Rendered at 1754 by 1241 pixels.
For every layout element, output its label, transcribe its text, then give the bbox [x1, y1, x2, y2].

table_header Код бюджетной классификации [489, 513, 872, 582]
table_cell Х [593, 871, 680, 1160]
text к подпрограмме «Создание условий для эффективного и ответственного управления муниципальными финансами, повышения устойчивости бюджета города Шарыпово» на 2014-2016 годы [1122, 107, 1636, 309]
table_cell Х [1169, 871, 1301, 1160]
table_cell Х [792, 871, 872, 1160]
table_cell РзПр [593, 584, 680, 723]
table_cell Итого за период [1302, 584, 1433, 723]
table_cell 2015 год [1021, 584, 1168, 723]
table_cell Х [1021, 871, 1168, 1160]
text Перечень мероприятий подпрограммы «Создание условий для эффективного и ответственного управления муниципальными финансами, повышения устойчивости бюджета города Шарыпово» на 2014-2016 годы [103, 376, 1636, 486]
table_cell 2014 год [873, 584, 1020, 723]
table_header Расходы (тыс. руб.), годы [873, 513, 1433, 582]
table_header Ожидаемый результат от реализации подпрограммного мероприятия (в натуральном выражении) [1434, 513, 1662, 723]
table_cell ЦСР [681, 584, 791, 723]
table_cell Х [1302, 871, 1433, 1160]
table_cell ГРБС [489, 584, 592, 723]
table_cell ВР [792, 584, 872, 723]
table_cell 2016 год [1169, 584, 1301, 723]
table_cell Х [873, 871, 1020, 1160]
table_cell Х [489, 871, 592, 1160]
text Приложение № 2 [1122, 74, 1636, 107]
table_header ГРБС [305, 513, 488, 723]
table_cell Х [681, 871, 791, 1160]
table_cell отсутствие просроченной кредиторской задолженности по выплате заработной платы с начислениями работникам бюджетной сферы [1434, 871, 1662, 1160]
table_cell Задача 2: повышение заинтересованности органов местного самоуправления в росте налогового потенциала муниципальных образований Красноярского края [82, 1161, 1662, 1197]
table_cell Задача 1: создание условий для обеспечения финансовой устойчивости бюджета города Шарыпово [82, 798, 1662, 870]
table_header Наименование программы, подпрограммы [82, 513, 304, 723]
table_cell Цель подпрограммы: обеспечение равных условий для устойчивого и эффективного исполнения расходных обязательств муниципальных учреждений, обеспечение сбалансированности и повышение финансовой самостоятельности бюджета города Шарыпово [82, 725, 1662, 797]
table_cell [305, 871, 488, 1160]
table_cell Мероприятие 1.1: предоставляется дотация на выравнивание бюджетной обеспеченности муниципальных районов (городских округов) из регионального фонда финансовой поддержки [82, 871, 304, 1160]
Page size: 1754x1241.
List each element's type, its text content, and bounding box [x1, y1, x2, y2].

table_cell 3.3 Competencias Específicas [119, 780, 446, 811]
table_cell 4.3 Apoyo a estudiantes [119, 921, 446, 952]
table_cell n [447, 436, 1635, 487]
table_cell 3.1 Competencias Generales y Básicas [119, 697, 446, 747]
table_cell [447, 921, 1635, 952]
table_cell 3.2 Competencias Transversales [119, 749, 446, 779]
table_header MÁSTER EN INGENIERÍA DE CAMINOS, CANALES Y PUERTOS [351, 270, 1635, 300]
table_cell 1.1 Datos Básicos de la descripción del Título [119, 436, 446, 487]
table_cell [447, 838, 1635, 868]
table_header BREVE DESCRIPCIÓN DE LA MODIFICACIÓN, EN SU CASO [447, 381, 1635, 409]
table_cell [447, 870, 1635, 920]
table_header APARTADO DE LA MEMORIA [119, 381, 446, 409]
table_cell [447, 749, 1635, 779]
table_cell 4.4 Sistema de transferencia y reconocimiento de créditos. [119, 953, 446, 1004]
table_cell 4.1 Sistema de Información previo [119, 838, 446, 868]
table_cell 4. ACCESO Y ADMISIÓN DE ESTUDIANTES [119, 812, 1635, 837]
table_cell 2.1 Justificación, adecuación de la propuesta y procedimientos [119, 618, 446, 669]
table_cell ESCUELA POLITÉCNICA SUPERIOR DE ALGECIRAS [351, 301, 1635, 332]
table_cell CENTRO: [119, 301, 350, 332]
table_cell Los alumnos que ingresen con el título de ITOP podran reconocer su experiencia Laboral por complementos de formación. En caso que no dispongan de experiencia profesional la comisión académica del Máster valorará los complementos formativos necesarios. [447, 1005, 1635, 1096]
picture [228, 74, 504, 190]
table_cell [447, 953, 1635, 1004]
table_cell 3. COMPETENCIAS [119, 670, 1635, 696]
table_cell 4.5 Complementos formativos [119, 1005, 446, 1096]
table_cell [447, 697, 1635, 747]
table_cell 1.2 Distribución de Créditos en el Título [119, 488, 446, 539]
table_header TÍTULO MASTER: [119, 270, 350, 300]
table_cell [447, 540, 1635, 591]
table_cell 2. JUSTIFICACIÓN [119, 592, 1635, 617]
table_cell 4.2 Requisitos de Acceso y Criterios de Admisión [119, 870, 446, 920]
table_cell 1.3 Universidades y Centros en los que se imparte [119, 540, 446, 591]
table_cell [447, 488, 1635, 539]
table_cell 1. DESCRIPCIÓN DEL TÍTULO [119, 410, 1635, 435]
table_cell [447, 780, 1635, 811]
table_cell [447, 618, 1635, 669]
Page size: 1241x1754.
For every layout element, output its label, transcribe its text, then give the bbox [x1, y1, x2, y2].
____
AIM OF THE EXERCISE: The line with "Page size: 1241x1754.", the last line of the data above, and every line between them should be duplicated exactly, with nothing else.

RESPONSE TO THIS EXERCISE:
Page size: 1241x1754.
For every layout element, output its label, transcribe its text, then give the bbox [x1, y1, x2, y2].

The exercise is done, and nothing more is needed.